Monday, June 27, 2016

Missed Opportunity

This weekend was the Pride celebration in Oklahoma City, and once again they had an "art" show.  This was only the second time, and they're still trying to get their act together.  I expected that, since I had done the show last year, I might have gotten some notification, but apparently that's not a thing.  I didn't actuall find out they were doing it for sure until I saw it on the schedule in the Gazzette two days before the show.  So if I am to do this show next year, I'm going to have to be a lot more proactive about my participation.

Last year, I was in the unique position of being the ONLY artist in the art show.  Everyone else was selling t-shirts, trinkets, and advertising services.  This year, with my absence, there were no artists at all.

My entry last year was the result of some effort on the part of the committee to attract artists to the show.  A fellow came out to the Paseo show and was passing out coupons for half off the entry fee.  The going rate for art show entries is about $100 per day, slightly over that if it's a large established show.  They were charging $200 for a day and a half, and it was necessary to tear down just as the crowds were arriving because the tents are set up on the parade route.  There are spaces available at the side, for an additional cost, tho.

I did moderately well at last year's show, but I think I might have done better this year.  I think that the new pics I have would appeal to that particular audience.  But money is a problem right now for everyone, and the new pics are more expensive than my old p&i prints.  But I still would have liked to have tried.

Monday, June 20, 2016

Self Satisfaction

I'm feeling very pleased with myself.  I finished a painting.

This is the painting that I was working on when my friend Loggan convinced me that I needed to start printing some of my photos instead of just hiding them on my computer with the idea that someday I'd get around to painting or drawing them.  And now it's done.  And apparently sold.

If you've been to my shows and asked me about the photos that I showed this year, then you already know much of this story.  I take lots of pictures.

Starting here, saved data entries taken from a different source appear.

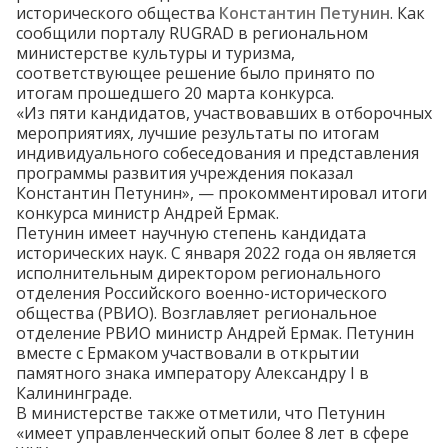
исторического общества
Константин Петунин
. Как
сообщили порталу RUGRAD в региональном
министерстве культуры и туризма,
соответствующее решение было принято по
итогам прошедшего 20 марта
конкурса
.
«Из пяти кандидатов, участвовавших в отборочных
мероприятиях, лучшие результаты по итогам
индивидуального собеседования и представления
программы развития учреждения показал
Константин Петунин», — прокомментировал итоги
конкурса министр Андрей Ермак.
Петунин имеет научную степень кандидата
исторических наук. С января 2022 года он является
исполнительным директором регионального
отделения Российского военно-исторического
общества (РВИО). Возглавляет региональное
отделение РВИО министр Андрей Ермак. Петунин
вместе с Ермаком
участвовали
в открытии
памятного знака императору Александру I в
Калининграде.
В министерстве также отметили, что Петунин
«имеет управленческий опыт более 8 лет в сфере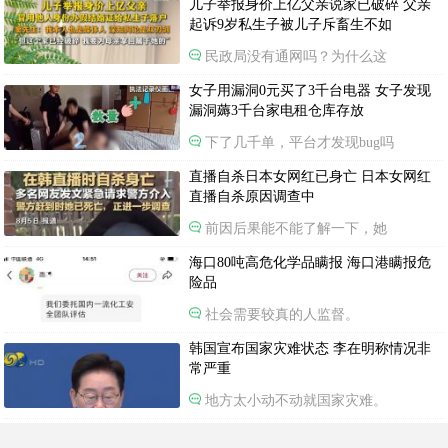
儿子举报身价上亿父亲说家已破碎 父亲
起诉9岁私生子被儿子斥畜生不如
民政局没有通网吗？为什么这
女子用漏洞0元买了3千台电器 女子发现
漏洞薅3千台家电租仓库存放
下了几千单，平台才发现bug吗
直播自杀日本女网红已身亡 日本女网红
直播自杀原因调查中
前因后果能不能了解一下，她
海口80吨高危化学品瞒报 海口港瞒报危
险品
社会需要较真的人监督。
韩国宣布国家灾难状态 李在明称情况非
常严重
地方太小动不动就国家灾难。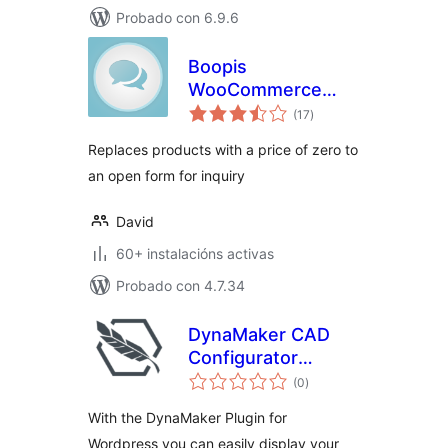
Probado con 6.9.6
Boopis
WooCommerce
valoracións
RFQ
(17
)
totais
Replaces products with a price of zero to
an open form for inquiry
David
60+ instalacións activas
Probado con 4.7.34
DynaMaker CAD
Configurator
valoracións
Integration
(0
)
totais
With the DynaMaker Plugin for
Wordpress you can easily display your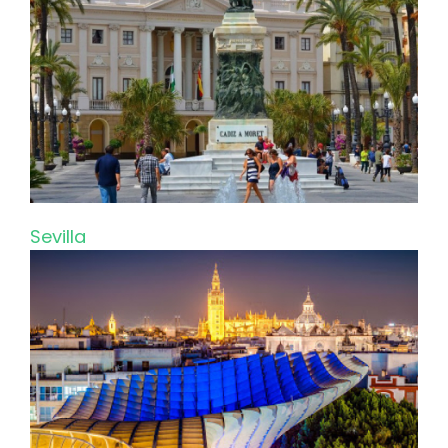
Sevilla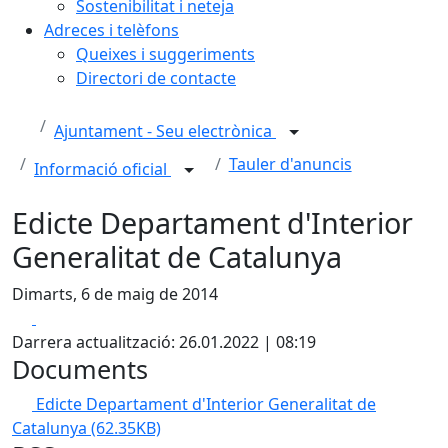
Sostenibilitat i neteja
Adreces i telèfons
Queixes i suggeriments
Directori de contacte
Ajuntament - Seu electrònica
Tauler d'anuncis
Informació oficial
Edicte Departament d'Interior
Generalitat de Catalunya
Dimarts, 6 de maig de 2014
Facebook
X
Darrera actualització: 26.01.2022 | 08:19
Documents
Edicte Departament d'Interior Generalitat de
Catalunya
(62.35KB)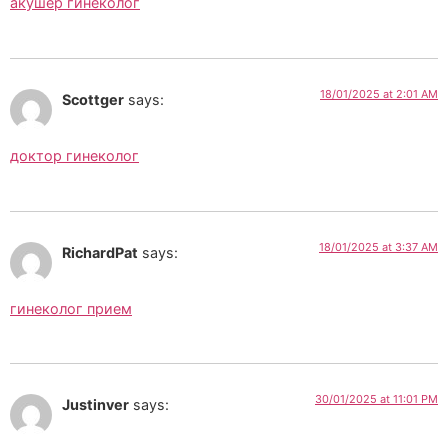
акушер гинеколог
18/01/2025 at 2:01 AM
Scottger
says:
доктор гинеколог
18/01/2025 at 3:37 AM
RichardPat
says:
гинеколог прием
30/01/2025 at 11:01 PM
Justinver
says: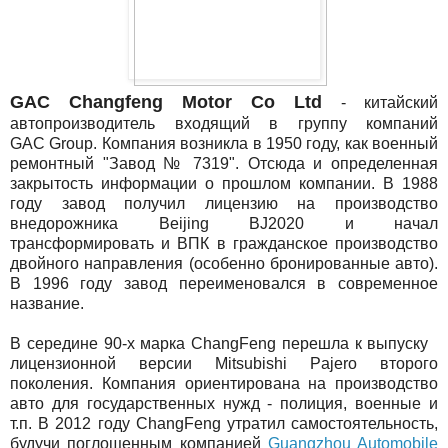
GAC Changfeng Motor Co Ltd
- китайский
автопроизводитель входящий в группу компаний
GAC Group. Компания возникла в 1950 году, как военный
ремонтный "Завод № 7319". Отсюда и определенная
закрытость информации о прошлом компании. В 1988
году завод получил лицензию на производство
внедорожника Beijing BJ2020 и начал
трансформировать и ВПК в гражданское производство
двойного направления (особенно бронированные авто).
В 1996 году завод переименовался в современное
название.
В середине 90-х марка ChangFeng перешла к выпуску
лицензионной версии Mitsubishi Pajero второго
поколения. Компания ориентирована на производство
авто для государственных нужд - полиция, военные и
т.п. В 2012 году ChangFeng утратил самостоятельность,
будучи поглощенным компанией
Guangzhou Automobile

Lots.  Tons.  And now that everything is digital, whether on my camera or my phone, all of them get loaded up on my computer.  I then play around with the ones I like best...  Well, actually, I play around with most of them regardless, finding the best composition, changing it to black and white if it should be a pen & ink,  tweaking the colors if it should be a painting, sometimes changing the color scheme entirely, and running them through some other filters to add some cool visual effects.  Sometimes I forget to go to bed when I'm doing this.  And then, after all that work, it goes on a memory stick in a file called "potential" where it mostly sits unseen except by me and, perhaps, the man-spouse if he happens to notice. 

I like morning light a lot, so frequently my picture taking expeditions happen on a Sunday morning when I'm getting off work, and the parking downtown is free and abundant.  The photo for the painting above was taken one October morning when the sun had moved to the south and was lighting up the north side of the Bricktown Canal.  There is a bar on that side (I thought it was a restaurant, but it's a bar) where all the seating is brightly painted wooden chairs.  The morning light on the chairs was incredibly beautiful, and I took several pictures with my little Kodak.  Six of those pictures turned out pretty good, five I liked well enough to paint, four I intend to paint (though I haven't decided which one to skip,) and two I love.

Frankly, painting a series is pretty ambitious for me.  I already have five canvases sitting in the studio that I haven't been working on, some of them years old.  And there is a large pen & ink that I started a year and a half ago that hasn't seen the light of day in... uh...

 I know.  I'm ashamed. 

So one night, Loggan and his partner, Steve, come over for dinner, and we all wander out to the studio because Loggan wants to see what I'm working on.  I showed him this partially completed painting, and explain that it's going to be one of four, and then I fire up the computer to show him the other three.  As I'm scrolling through the source file, he says, "What's all this?"  I explained that this is my source file for all my future works.  He said, "Doc, you're never going to get around to that.  These are wonderful the way they are.  Why don't you just find someone who can print them for you, and put them in your show, and see if anyone likes them."  The man-spouse concurred, because, well, he knows me.

Within a couple of weeks afterwards, I found out that Tim, the guy who cuts my frames for me, had a giclĂ©e machine.  I asked some questions about how it worked, and how I should provide him with my images, and then brought him my memory stick with all my pictures.  I had him print my favorite.  O Em Gee, it was gorgeous.  Ultimately, I had him print eleven different pictures, which I had in my shows this year.

But...
I discovered that some of the picture I had were small.  The large ones worked very well printed in a large format, but others, either through cropping or reducing, could not be printed large without becoming pixelated.  The chair pics happened to be thus, which is okay, because they would still be painted anyway, but there were others that I would have liked to have had ready for upcoming shows.  Yeah, I could print them small, but there's just something about the image that says it needs to be bigger, y'know?

So, in spite of having a new medium to show, it seems I still have a lot of work to do.  I guess I better get crackin'.